To accomplish this, I like to select early employees based on an aptitude or interest in chaos. I look for evidence that my early employees are self motivated and capable of both making decisions with imperfect information and learning new things quickly. In my role, I like to make sure that I write down as many of my decisions possible and the criteria that I used to arrive at those decisions. And, in a leadership role, I like to remind my team that things will be chaotic and that I'll document my decisions to show them general principles, but if things are chaotic and you don't know what to do, use your best judgment, use my principles and our mission to inform that best judgment and know that I'll support you.

2.) In startups, you have to learn how to separate useful chaos from company killing chaos. It's useful chaos if you release an early version and receive feedback from a majority of your users stating they'd happily pay $xxx a month if you had features a, b and c. It's company killing chaos if a senior engineer has to talk to fifteen people to get permission to spend $15 on a build tool that will save her five hours a week forever (I'm not exaggerating much).

The way around this one seems to be relentless delegation, which requires the same sorts of selection as in my snarkier answer. This path is also very complicated for first time founders who don't quite know what they don't know. It is very complicated to delegate something away, realize that it's a valuable task for you to perform and then try to take it back...

1 comments

Haha, not snarky at all, I think the original question was maybe not phrased quite right. What I meant was "how do you successfully operate within a startup environment which is inherently more chaotic than an established business". But it's a bit long :)

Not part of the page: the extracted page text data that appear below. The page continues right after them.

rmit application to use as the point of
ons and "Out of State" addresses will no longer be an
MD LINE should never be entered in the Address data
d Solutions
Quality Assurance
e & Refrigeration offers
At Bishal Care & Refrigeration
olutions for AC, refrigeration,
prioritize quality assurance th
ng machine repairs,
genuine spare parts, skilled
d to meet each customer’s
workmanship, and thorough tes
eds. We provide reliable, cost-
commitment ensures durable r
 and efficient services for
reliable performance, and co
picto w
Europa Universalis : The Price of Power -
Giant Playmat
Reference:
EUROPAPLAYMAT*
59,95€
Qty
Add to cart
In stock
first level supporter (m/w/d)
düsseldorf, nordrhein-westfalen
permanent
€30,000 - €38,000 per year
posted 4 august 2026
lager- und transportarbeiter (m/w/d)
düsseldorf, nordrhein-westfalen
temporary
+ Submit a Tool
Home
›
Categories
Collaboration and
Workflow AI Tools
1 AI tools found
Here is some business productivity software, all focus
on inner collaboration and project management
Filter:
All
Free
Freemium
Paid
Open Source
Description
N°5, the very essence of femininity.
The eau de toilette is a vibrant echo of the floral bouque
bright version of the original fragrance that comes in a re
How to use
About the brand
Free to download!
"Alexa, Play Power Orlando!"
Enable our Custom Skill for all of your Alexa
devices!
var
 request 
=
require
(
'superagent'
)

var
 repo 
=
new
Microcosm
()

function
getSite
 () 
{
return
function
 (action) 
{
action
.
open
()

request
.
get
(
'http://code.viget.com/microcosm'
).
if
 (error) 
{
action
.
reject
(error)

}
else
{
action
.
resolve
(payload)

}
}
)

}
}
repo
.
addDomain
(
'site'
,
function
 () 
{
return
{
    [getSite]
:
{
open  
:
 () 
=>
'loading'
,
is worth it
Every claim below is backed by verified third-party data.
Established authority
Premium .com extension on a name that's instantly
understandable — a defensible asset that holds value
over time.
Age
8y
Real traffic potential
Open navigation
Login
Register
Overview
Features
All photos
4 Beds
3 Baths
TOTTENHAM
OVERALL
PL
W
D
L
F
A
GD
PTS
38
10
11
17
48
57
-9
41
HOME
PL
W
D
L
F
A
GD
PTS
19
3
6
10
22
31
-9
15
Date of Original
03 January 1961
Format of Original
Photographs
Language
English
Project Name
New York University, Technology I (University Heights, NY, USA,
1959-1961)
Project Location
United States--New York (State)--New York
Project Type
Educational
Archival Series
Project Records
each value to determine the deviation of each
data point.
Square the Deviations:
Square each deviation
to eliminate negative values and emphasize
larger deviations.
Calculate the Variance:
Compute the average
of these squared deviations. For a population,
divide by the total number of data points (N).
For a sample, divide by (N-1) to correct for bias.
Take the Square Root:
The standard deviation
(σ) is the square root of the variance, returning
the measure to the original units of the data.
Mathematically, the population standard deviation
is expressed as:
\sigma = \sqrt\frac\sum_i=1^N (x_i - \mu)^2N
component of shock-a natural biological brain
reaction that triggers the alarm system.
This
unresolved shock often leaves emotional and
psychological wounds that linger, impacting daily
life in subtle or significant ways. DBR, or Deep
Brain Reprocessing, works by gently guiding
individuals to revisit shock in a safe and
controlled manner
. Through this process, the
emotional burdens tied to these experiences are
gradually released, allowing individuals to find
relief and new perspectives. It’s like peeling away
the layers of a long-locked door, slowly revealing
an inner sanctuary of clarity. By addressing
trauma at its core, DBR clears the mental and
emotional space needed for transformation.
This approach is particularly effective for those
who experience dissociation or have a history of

I think you're smart to look for employees who are happy with a bit more chaos than usual. I think it's Simon Wardley that characterises such people as "pioneers" as opposed to "settlers" or "town planners".

I also really like the attitude of "use your judgement and I will support your decision", it's so valuable and often rare that people do this. Too many people are control freaks and believe only they can/should make the decisions, however small. Even worse when you let people make decisions and then undermine them!

Interested to know how you record and share your decisions - sounds like a really good practice.